- Problem 1 -
In the amplifier text, what side effect of class B operation is the class AB push-pull amplifier used to overcome?
- Problem 2 -
Write out the amplifier text again, starting at the words "For a comparison" and ending after "classes of operation.". Change "output signals" to "output waveforms" throughout.

The class A operated amplifier is used as an audio- and radio-frequency amplifier in radio, radar, and sound systems, just to mention a few examples.

For a comparison of output signals for the different amplifier classes of operation, refer to figure 2-15 during the following discussion.

Figure 2-15. - A comparison of output signals for the different amplifier classes of operation.

Class AB Amplifier Operation Amplifiers designed for class AB operation are biased so that collector current is zero (cutoff) for a portion of one alternation of the input signal. This is accomplished by making the forward-bias voltage less than the peak value of the input signal. By doing this, the base-emitter junction will be reverse biased during one alternation for the amount of time that the input signal voltage opposes and exceeds the value of forward-bias voltage. Therefore, collector current will flow for more than 180 degrees but less than 360 degrees of the input signal, as shown in figure 2-15 view B. As compared to the class A amplifier, the dc operating point for the class AB amplifier is closer to cutoff.

The class AB operated amplifier is commonly used as a push-pull amplifier to overcome a side effect of class B operation called crossover distortion.

Class B Amplifier Operation

Amplifiers biased so that collector current is cut off during one-half of the input signal are classified class B. The dc operating point for this class of amplifier is set up so that base current is zero with no input signal. When a signal is applied, one half cycle will forward bias the base-emitter junction and I_C will flow. The other half cycle will reverse bias the base-emitter junction and I_C will be cut off. Thus, for class B operation, collector current will flow for approximately 180 degrees (half) of the input signal, as shown in figure 2-15 view C.

The class B operated amplifier is used extensively for audio amplifiers that require high-power outputs. It is also used as the driver- and power-amplifier stages of transmitters.

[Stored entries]
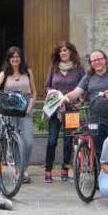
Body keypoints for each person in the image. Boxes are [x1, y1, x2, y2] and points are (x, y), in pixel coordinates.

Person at [62, 49, 108, 161]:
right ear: (91, 64)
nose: (97, 62)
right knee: (98, 149)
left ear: (105, 60)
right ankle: (100, 175)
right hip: (94, 119)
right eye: (93, 61)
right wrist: (64, 98)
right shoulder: (88, 77)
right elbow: (76, 93)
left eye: (99, 59)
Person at [0, 46, 37, 184]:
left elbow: (34, 92)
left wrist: (30, 106)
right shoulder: (5, 72)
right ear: (9, 59)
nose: (15, 59)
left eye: (17, 57)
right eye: (12, 57)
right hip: (10, 108)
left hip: (25, 109)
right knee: (14, 141)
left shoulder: (27, 71)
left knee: (28, 142)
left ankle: (24, 168)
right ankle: (18, 170)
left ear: (21, 58)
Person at [43, 41, 86, 183]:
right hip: (56, 110)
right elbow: (47, 87)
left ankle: (65, 169)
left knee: (68, 142)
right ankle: (48, 170)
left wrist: (79, 99)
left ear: (71, 52)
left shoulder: (79, 68)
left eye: (66, 50)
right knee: (51, 141)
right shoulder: (53, 68)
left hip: (72, 110)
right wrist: (54, 94)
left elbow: (84, 86)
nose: (63, 53)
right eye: (61, 50)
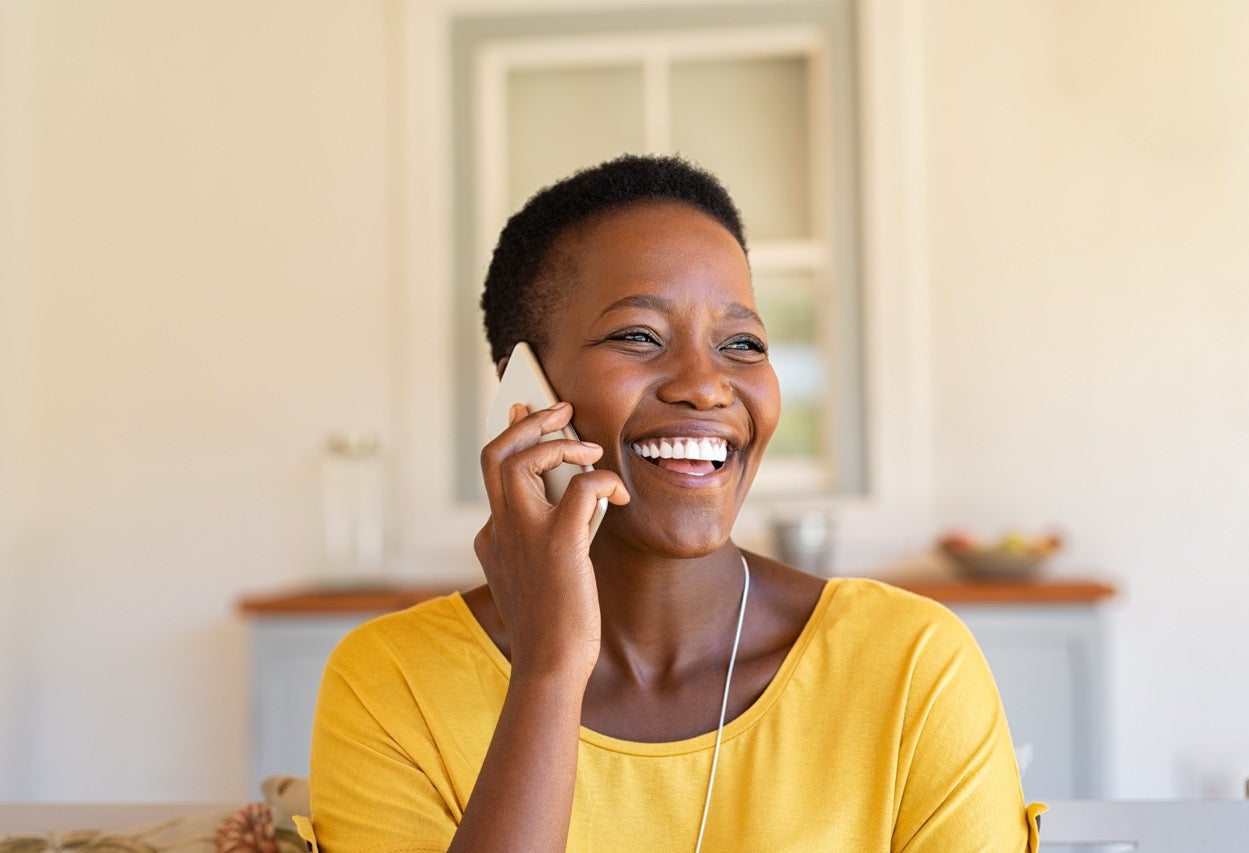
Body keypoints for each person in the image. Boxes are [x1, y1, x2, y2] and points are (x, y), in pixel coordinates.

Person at [306, 155, 1042, 851]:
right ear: (525, 390)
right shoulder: (389, 681)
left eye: (743, 344)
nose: (707, 385)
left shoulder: (911, 662)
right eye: (638, 335)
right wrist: (549, 669)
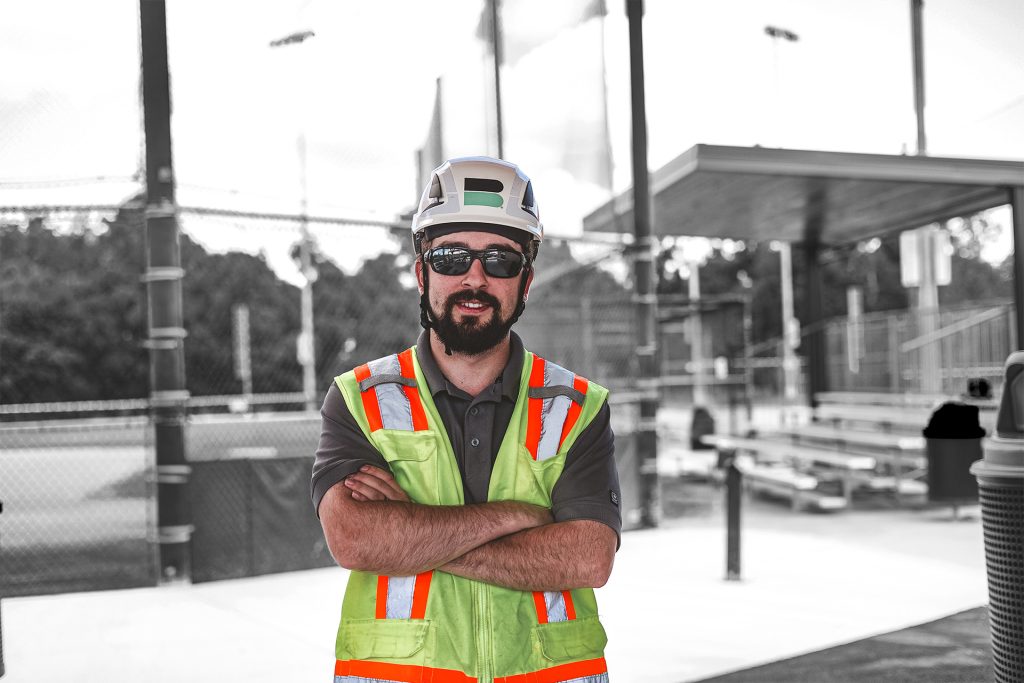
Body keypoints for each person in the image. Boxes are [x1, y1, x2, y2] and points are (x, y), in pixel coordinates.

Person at [312, 156, 620, 683]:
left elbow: (588, 558)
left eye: (500, 260)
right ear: (421, 272)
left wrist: (413, 540)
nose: (474, 278)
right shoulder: (357, 399)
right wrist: (516, 516)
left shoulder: (577, 407)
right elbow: (357, 542)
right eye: (452, 257)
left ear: (525, 282)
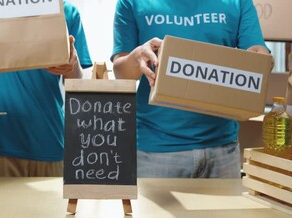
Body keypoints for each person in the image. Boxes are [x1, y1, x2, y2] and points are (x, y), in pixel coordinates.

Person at [111, 0, 273, 178]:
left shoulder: (237, 2)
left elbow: (257, 54)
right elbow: (122, 73)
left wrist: (261, 60)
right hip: (156, 150)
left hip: (222, 148)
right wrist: (137, 57)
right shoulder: (131, 3)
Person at [0, 0, 92, 177]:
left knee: (51, 206)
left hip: (49, 139)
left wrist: (73, 64)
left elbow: (76, 85)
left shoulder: (65, 10)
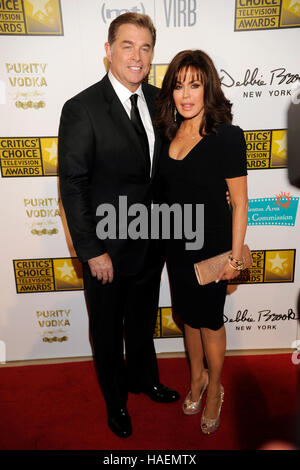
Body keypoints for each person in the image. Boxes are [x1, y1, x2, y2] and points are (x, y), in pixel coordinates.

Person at [58, 13, 179, 439]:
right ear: (109, 50)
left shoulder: (161, 99)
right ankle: (115, 401)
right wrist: (91, 250)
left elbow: (174, 166)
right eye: (128, 45)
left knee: (143, 321)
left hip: (152, 242)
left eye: (146, 48)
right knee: (108, 332)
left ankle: (144, 379)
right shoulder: (82, 108)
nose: (137, 56)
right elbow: (73, 187)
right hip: (106, 250)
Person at [155, 49, 248, 434]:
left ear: (208, 86)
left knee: (209, 322)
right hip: (176, 247)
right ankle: (197, 379)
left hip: (212, 250)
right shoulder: (167, 133)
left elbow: (240, 203)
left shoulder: (227, 136)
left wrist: (234, 259)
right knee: (188, 319)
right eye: (178, 86)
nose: (186, 94)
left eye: (194, 84)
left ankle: (215, 390)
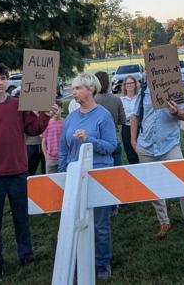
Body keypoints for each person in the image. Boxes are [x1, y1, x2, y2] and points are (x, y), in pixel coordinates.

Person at [0, 62, 54, 285]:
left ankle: (26, 256)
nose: (0, 82)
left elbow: (34, 129)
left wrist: (45, 115)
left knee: (21, 218)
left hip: (18, 172)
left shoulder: (19, 105)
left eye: (3, 78)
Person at [58, 73, 117, 280]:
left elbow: (111, 147)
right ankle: (76, 260)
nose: (73, 92)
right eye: (73, 88)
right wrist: (63, 173)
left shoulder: (103, 115)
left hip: (98, 175)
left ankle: (102, 262)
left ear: (90, 89)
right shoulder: (72, 117)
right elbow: (63, 149)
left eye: (77, 88)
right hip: (75, 177)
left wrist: (89, 139)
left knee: (100, 224)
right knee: (74, 222)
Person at [130, 79, 184, 246]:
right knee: (154, 188)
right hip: (146, 147)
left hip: (170, 146)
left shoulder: (176, 87)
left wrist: (176, 111)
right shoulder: (143, 90)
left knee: (183, 186)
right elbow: (136, 117)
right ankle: (164, 222)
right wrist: (134, 142)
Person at [94, 71, 126, 167]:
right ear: (108, 83)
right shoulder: (116, 99)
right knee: (117, 169)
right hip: (114, 137)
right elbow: (122, 120)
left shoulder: (92, 101)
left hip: (97, 138)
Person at [119, 76, 141, 165]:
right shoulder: (121, 100)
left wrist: (133, 116)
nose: (129, 85)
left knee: (140, 150)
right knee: (130, 153)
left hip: (139, 128)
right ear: (124, 86)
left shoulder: (139, 98)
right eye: (127, 83)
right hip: (127, 128)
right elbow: (121, 116)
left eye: (131, 83)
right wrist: (133, 116)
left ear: (135, 84)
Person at [40, 100, 65, 174]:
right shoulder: (46, 123)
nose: (54, 112)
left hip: (63, 158)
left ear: (62, 109)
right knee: (50, 180)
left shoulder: (66, 122)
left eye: (56, 109)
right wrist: (46, 156)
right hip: (50, 159)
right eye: (52, 110)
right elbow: (43, 142)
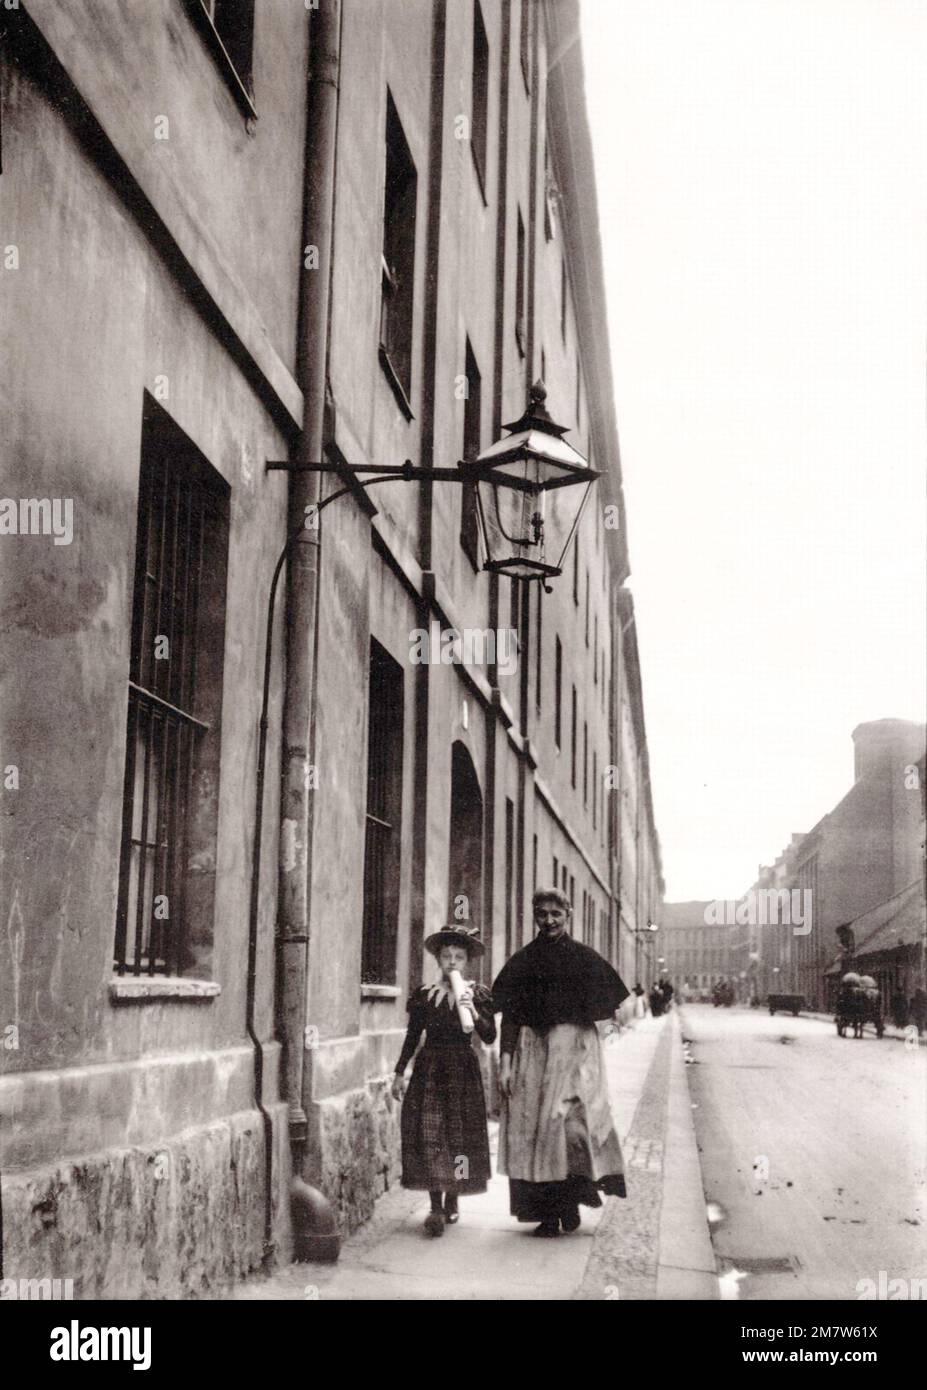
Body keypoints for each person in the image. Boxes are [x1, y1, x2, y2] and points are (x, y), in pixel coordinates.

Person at [492, 888, 629, 1238]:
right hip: (532, 1055)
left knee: (570, 1130)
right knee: (536, 1133)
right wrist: (506, 1062)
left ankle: (570, 1204)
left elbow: (608, 1017)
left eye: (556, 913)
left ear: (568, 914)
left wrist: (598, 1056)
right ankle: (550, 1215)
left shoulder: (585, 960)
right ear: (534, 916)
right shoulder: (523, 961)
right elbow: (509, 1016)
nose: (549, 920)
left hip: (574, 1054)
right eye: (542, 914)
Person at [391, 923, 496, 1236]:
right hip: (431, 1069)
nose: (452, 962)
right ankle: (435, 1205)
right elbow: (412, 1037)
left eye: (459, 957)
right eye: (447, 956)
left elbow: (490, 1036)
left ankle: (454, 1196)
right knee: (430, 1132)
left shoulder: (476, 994)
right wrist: (399, 1072)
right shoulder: (426, 995)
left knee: (459, 1136)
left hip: (462, 1071)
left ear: (467, 962)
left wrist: (474, 1013)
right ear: (437, 960)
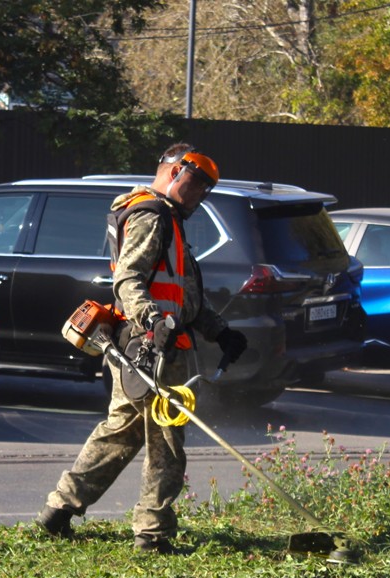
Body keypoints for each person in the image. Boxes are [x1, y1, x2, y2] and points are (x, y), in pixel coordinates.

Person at [34, 143, 248, 554]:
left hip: (145, 344)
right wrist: (153, 322)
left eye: (208, 188)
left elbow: (182, 293)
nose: (202, 195)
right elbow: (128, 280)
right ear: (173, 172)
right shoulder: (152, 214)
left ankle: (58, 509)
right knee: (166, 440)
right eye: (198, 183)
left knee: (120, 433)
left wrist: (219, 331)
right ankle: (152, 534)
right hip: (151, 347)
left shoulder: (169, 217)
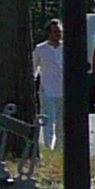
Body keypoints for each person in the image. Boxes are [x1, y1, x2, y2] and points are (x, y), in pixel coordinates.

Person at [32, 19, 71, 157]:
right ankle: (48, 148)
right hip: (47, 89)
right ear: (48, 33)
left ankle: (59, 150)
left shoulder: (67, 48)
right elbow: (34, 68)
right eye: (55, 32)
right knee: (48, 121)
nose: (58, 35)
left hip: (64, 90)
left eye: (60, 32)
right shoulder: (41, 49)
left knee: (62, 122)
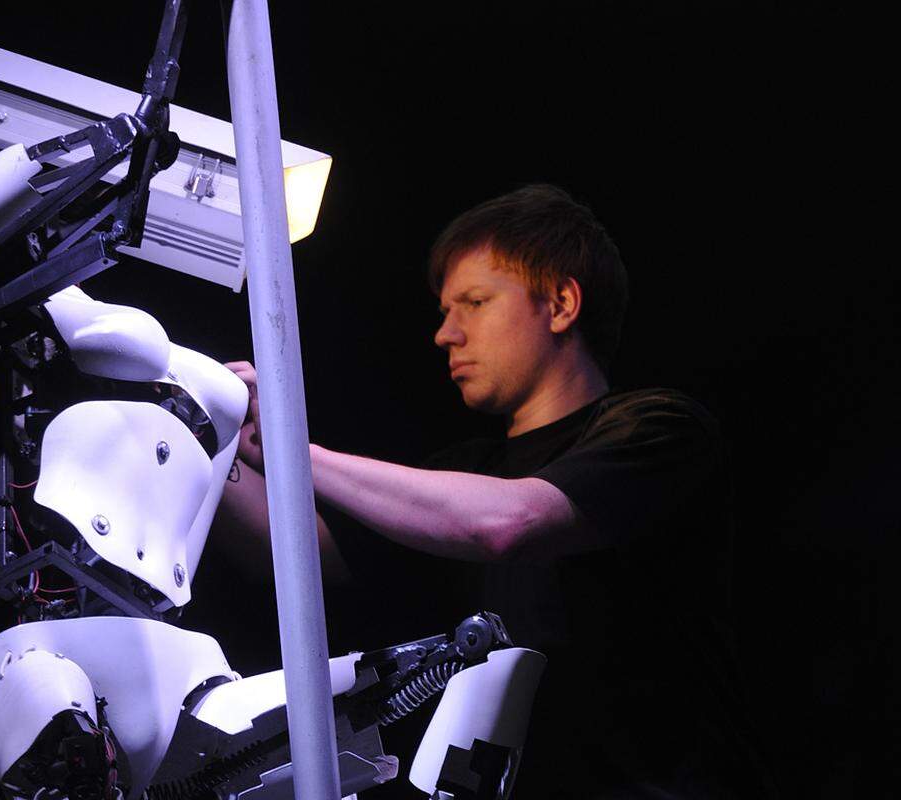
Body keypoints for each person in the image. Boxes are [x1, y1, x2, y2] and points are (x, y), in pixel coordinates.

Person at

- Output 1 -
Crossover distortion.

- Output 2 -
For a comparison of output waveforms for the different amplifier classes of operation, refer to figure 2-15 during the following discussion.

Figure 2-15. - A comparison of output waveforms for the different amplifier classes of operation.